Home is Jay, and the way he's looking at her, patient and sleepy and good, while all these things race through her mind.
"Hailey?"
She focuses back in, and she's probably blushing.
"You good?"
She nods.
She's not, though.
"Not that you're not a good view, but you wanna show me what you're looking at?"
She turns the camera so he can see the skyline, and focuses her attention on it as well, but mostly so she can get a break from staring at his face.
"Hey," he says, his voice loud through her earbuds. "What's that tall building?"
She rolls her eyes. "Wannabe more descriptive?"
"You know, the tall one, with the sides, and all the glass. How can you not tell which one I'm talking about?"
She laughs. He can't possibly know, but it's almost like he can sense she's having some sort of emotional revelation in the middle of a crowd of strangers on the Brooklyn Bridge and he's trying to help her out.
He's the cause of it, but he's trying to put her at ease.
"Jay?" She whispers, because she's afraid her voice will shake if she tries to speak up. "Shut up and just enjoy the view."
"Turn the camera back around," he says.
She does, and his sleepy grin greets her.
"Now I can enjoy the view."
She glances away but she's smiling when she meets his eyes again.
"Yeah, me too."
—
She stands on the bridge and lets the warmth from the sun seep into her skin. Jay stays on the phone with her for a while, and they chat some, but mostly she just turns the camera so he can people-watch with her. And it's not the same thing as him being there, at all, but it's nice.
He has to go get ready for the day after a little while, and he stands to drag a shirt on as he gets out of bed, and she really loves technology for these little glimpses at him while she's away.
"I'm gonna go," he says, leaning back into the frame, and it sounds like maybe he doesn't want to as much as she doesn't want him to.
She nods. "Thanks for going to the Brooklyn Bridge with me."
He smiles, that slow one that always warns of something sneakily sweet coming. "You know I'd follow you anywhere."
"Later?" He asks, and it means let's talk later, not should we or can we, because there's really no question at this point.
She nods, and he waves, and the screen goes blank.
She's alone again in a crowd of people, but it feels okay.
—
She wanders around the city for the majority of the rest of Saturday, lets herself stop in little tacky souvenir shops and eat lunch from a street cart and sit and people watch aimlessly. She tries desperately not to think about Jay, shirtless and sleepy and probably warm in bed this morning, picking up the phone to call her before he was even fully awake.

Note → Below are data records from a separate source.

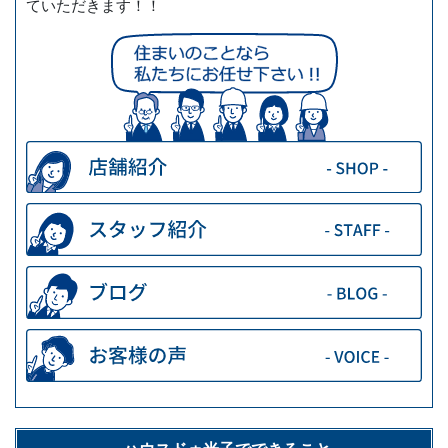
ていただきます！！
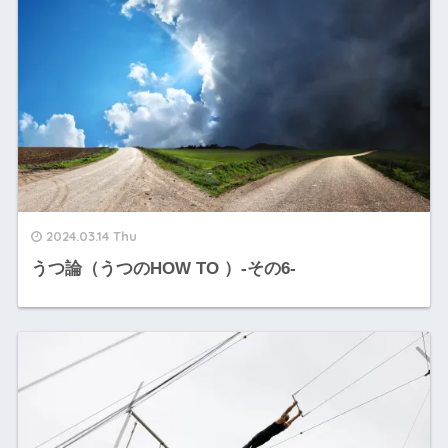
2024.03.14 Thu
うつ論（うつのHOW TO ）-その6-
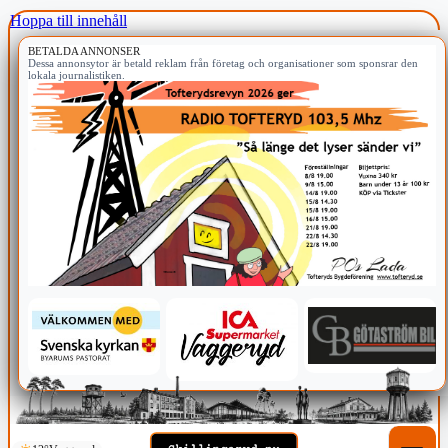
Hoppa till innehåll
BETALDA ANNONSER
Dessa annonsytor är betald reklam från företag och organisationer som sponsrar den
lokala journalistiken.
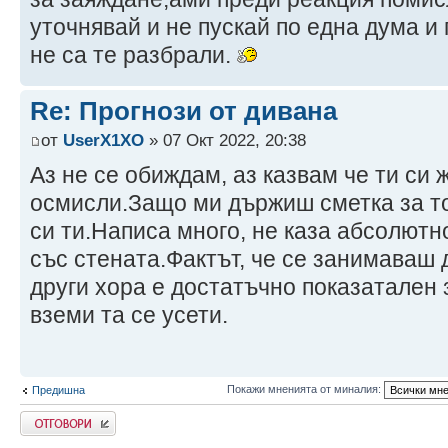
уточнявай и не пускай по една дума и
не са те разбрали.
Re: Прогнози от дивана
от
UserX1XO
» 07 Окт 2022, 20:38
Аз не се обиждам, аз казвам че ти си ж
осмисли.Защо ми държиш сметка за то
си ти.Написа много, не каза абсолютн
със стената.Фактът, че се занимаваш 
други хора е достатъчно показатален з
вземи та се усети.
Покажи мненията от миналия:
Предишна
Напиши коментар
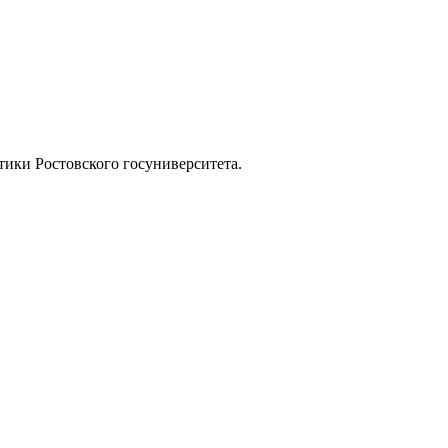
ики Ростовского госуниверситета.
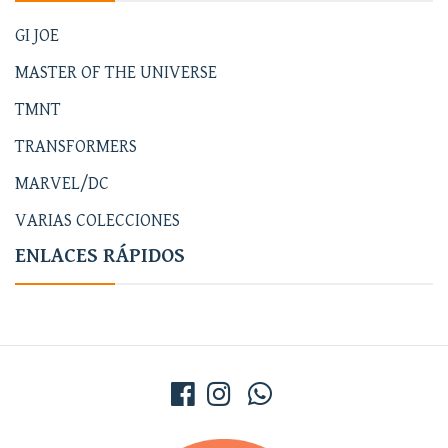
GI JOE
MASTER OF THE UNIVERSE
TMNT
TRANSFORMERS
MARVEL/DC
VARIAS COLECCIONES
ENLACES RÁPIDOS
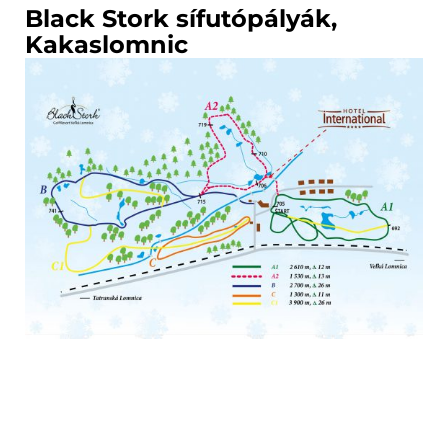
Black Stork sífutópályák,
Kakaslomnic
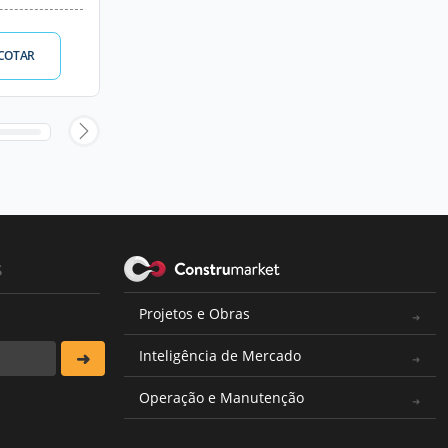
COTAR
s
Projetos e Obras
Inteligência de Mercado
Operação e Manutenção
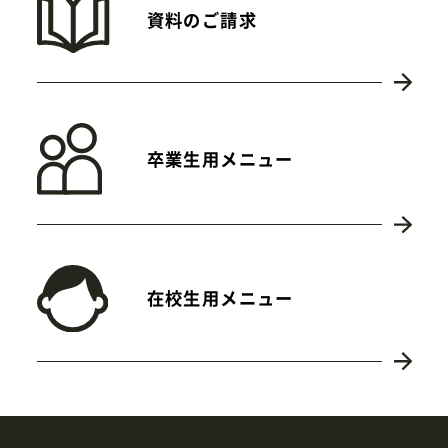
資料のご請求
卒業生用メニュー
在校生用メニュー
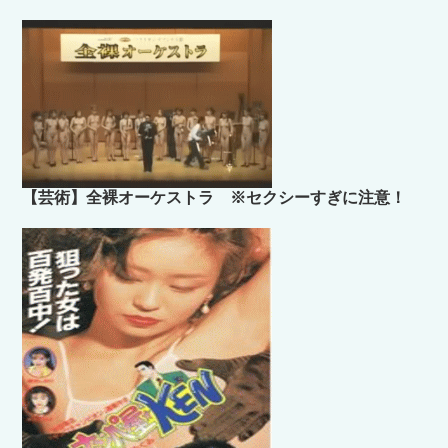
【芸術】全裸オーケストラ ※セクシーすぎに注意！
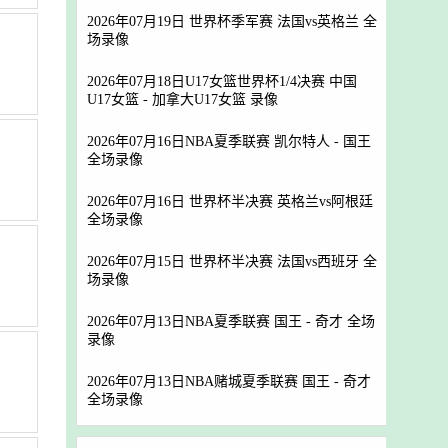
2026年07月19日 世界杯季军赛 法国vs英格兰 全
场录像
2026年07月18日U17女篮世界杯1/4决赛 中国
U17女篮 - 加拿大U17女篮 录像
2026年07月16日NBA夏季联赛 凯尔特人 - 国王
全场录像
2026年07月16日 世界杯半决赛 英格兰vs阿根廷
全场录像
2026年07月15日 世界杯半决赛 法国vs西班牙 全
场录像
2026年07月13日NBA夏季联赛 国王 - 奇才 全场
录像
2026年07月13日NBA赌城夏季联赛 国王 - 奇才
全场录像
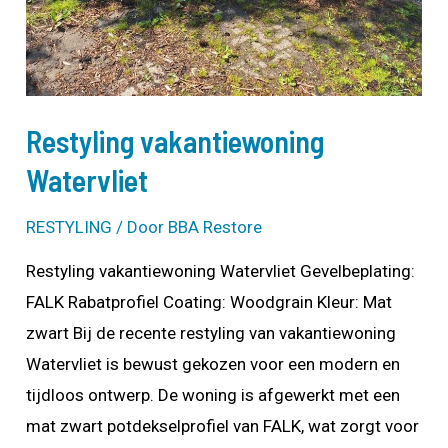
Restyling vakantiewoning
Watervliet
RESTYLING
/ Door
BBA Restore
Restyling vakantiewoning Watervliet Gevelbeplating:
FALK Rabatprofiel Coating: Woodgrain Kleur: Mat
zwart Bij de recente restyling van vakantiewoning
Watervliet is bewust gekozen voor een modern en
tijdloos ontwerp. De woning is afgewerkt met een
mat zwart potdekselprofiel van FALK, wat zorgt voor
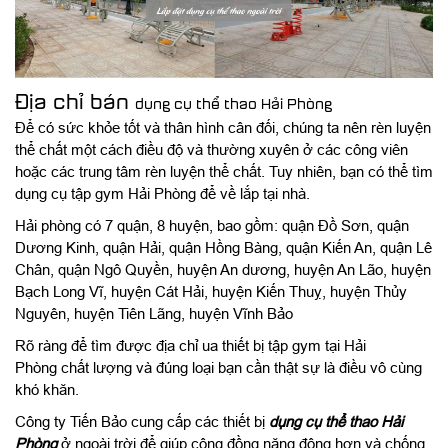
Địa chỉ bán
dụng cụ thể thao Hải Phòng
Để có sức khỏe tốt và thân hình cân đối, chúng ta nên rèn luyện
thể chất một cách điều độ và thường xuyên ở các công viên
hoặc các trung tâm rèn luyện thể chất. Tuy nhiên, bạn có thể tìm
dụng cụ tập gym Hải Phòng để về lắp tại nhà.
Hải phòng có 7 quận, 8 huyện, bao gồm: quận Đồ Sơn, quận
Dương Kinh, quận Hải, quận Hồng Bàng, quận Kiến An, quận Lê
Chân, quận Ngô Quyền, huyện An dương, huyện An Lão, huyện
Bạch Long Vĩ, huyện Cát Hải, huyện Kiến Thuỵ, huyện Thủy
Nguyên, huyện Tiên Lãng, huyện Vĩnh Bảo
Rõ ràng để tìm được địa chỉ ua thiết bị tập gym tại Hải
Phòng chất lượng và đúng loại bạn cần thật sự là điều vô cùng
khó khăn.
Công ty Tiến Bảo cung cấp các thiết bị
dụng cụ thể thao Hải
Phòng
ở ngoài trời để giúp cộng đồng năng động hơn và chống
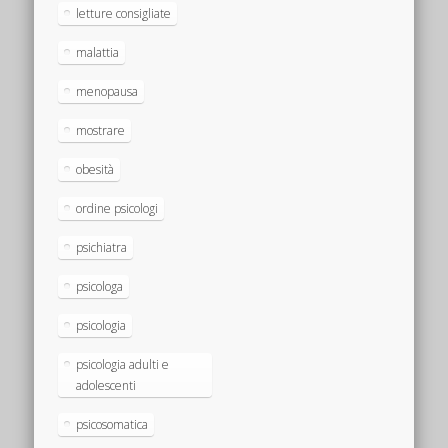
letture consigliate
malattia
menopausa
mostrare
obesità
ordine psicologi
psichiatra
psicologa
psicologia
psicologia adulti e
adolescenti
psicosomatica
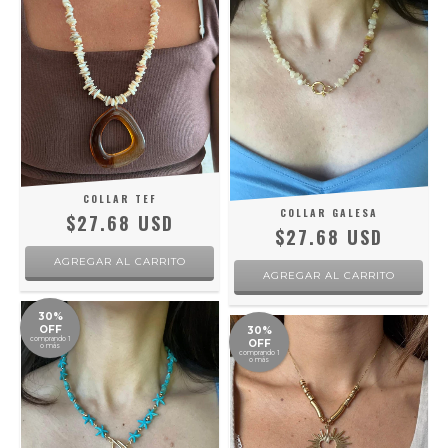
COLLAR TEF
COLLAR GALESA
$27.68 USD
$27.68 USD
30%
OFF
30%
comprando 1
OFF
o más
comprando 1
o más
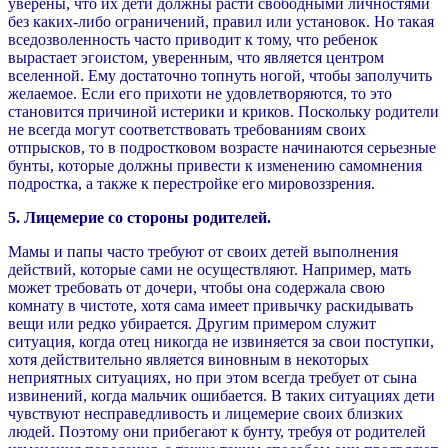
уверены, что их дети должны расти свободными личностями
без каких-либо ограничений, правил или установок. Но такая
вседозволенность часто приводит к тому, что ребенок
вырастает эгоистом, уверенным, что является центром
вселенной. Ему достаточно топнуть ногой, чтобы заполучить
желаемое. Если его прихоти не удовлетворяются, то это
становится причиной истерики и криков. Поскольку родители
не всегда могут соответствовать требованиям своих
отпрысков, то в подростковом возрасте начинаются серьезные
бунты, которые должны привести к изменению самомнения
подростка, а также к перестройке его мировоззрения.
5. Лицемерие со стороны родителей.
Мамы и папы часто требуют от своих детей выполнения
действий, которые сами не осуществляют. Например, мать
может требовать от дочери, чтобы она содержала свою
комнату в чистоте, хотя сама имеет привычку раскидывать
вещи или редко убирается. Другим примером служит
ситуация, когда отец никогда не извиняется за свои поступки,
хотя действительно является виновным в некоторых
неприятных ситуациях, но при этом всегда требует от сына
извинений, когда мальчик ошибается. В таких ситуациях дети
чувствуют несправедливость и лицемерие своих близких
людей. Поэтому они прибегают к бунту, требуя от родителей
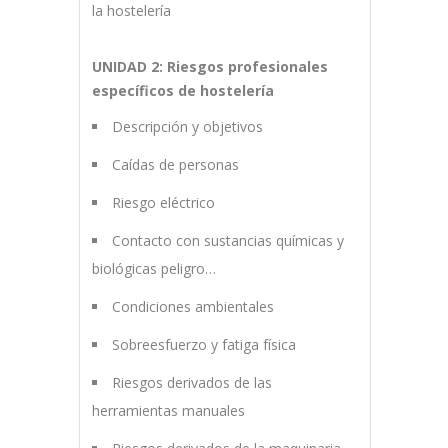
la hostelería
UNIDAD 2: Riesgos profesionales
específicos de hostelería
Descripción y objetivos
Caídas de personas
Riesgo eléctrico
Contacto con sustancias químicas y
biológicas peligro…
Condiciones ambientales
Sobreesfuerzo y fatiga física
Riesgos derivados de las
herramientas manuales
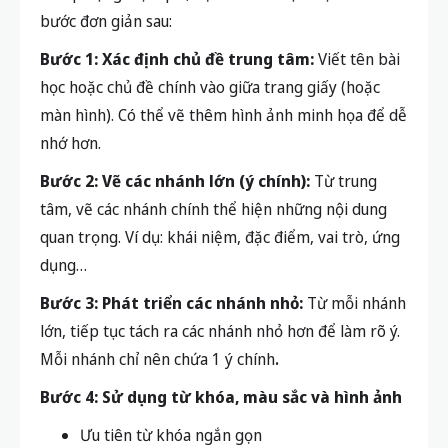
bước đơn giản sau:
Bước 1: Xác định chủ đề trung tâm:
Viết tên bài
học hoặc chủ đề chính vào giữa trang giấy (hoặc
màn hình). Có thể vẽ thêm hình ảnh minh họa để dễ
nhớ hơn.
Bước 2: Vẽ các nhánh lớn (ý chính):
Từ trung
tâm, vẽ các nhánh chính thể hiện những nội dung
quan trọng.
Ví dụ: khái niệm, đặc điểm, vai trò, ứng
dụng…
Bước 3: Phát triển các nhánh nhỏ:
Từ mỗi nhánh
lớn, tiếp tục tách ra các nhánh nhỏ hơn để làm rõ ý.
Mỗi nhánh chỉ nên chứa
1 ý chính
.
Bước 4: Sử dụng từ khóa, màu sắc và hình ảnh
Ưu tiên từ khóa ngắn gọn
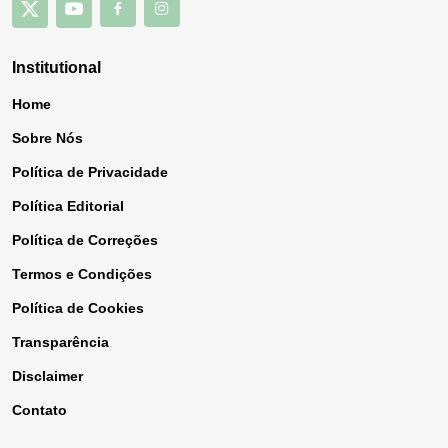
Institutional
Home
Sobre Nós
Política de Privacidade
Política Editorial
Política de Correções
Termos e Condições
Política de Cookies
Transparência
Disclaimer
Contato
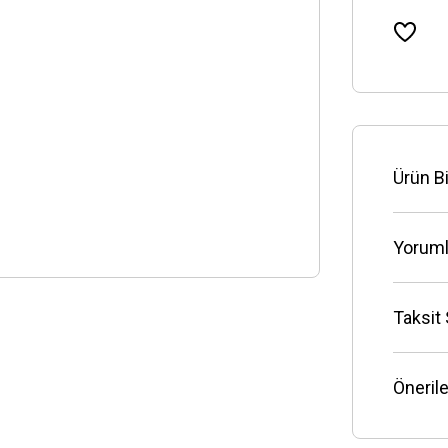
Ürün Bi
Yoruml
Taksit
Önerile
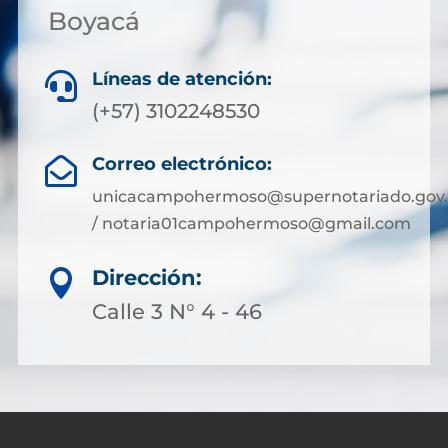
Boyacá
Líneas de atención:

(+57) 3102248530
Correo electrónico:

unicacampohermoso@supernotariado.gov.
/ notaria01campohermoso@gmail.com
Dirección:

Calle 3 N° 4 - 46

(She tries. She doesn't succeed.)
She's on her way back to the hotel, her feet tired, and feeling relaxed and ready to curl up in bed and maybe nap.
But her phone rings before she makes it there, and she's only a little disappointed to not see Jay's name on the screen, because it's Kristen's instead.
When she answers, Kristen invites her out for drinks with some friends in a little while, and she almost, almost, begs off, because she really is tired. But she's only in the city for a short while, and Kristen is funny and sweet, and she wants to make the most of the experience.
So she agrees and heads back to the hotel to freshen up, with plans to meet at a place a cheap cab fare away in a little while.
So it won't be Molly's with the usual crew. It won't be Jay pressed shoulder to shoulder with her at a crowded table, or his quiet stare over the lip of a glass. It won't be inside jokes or familiar work gossip.
But it'll be fun, and that'll be enough.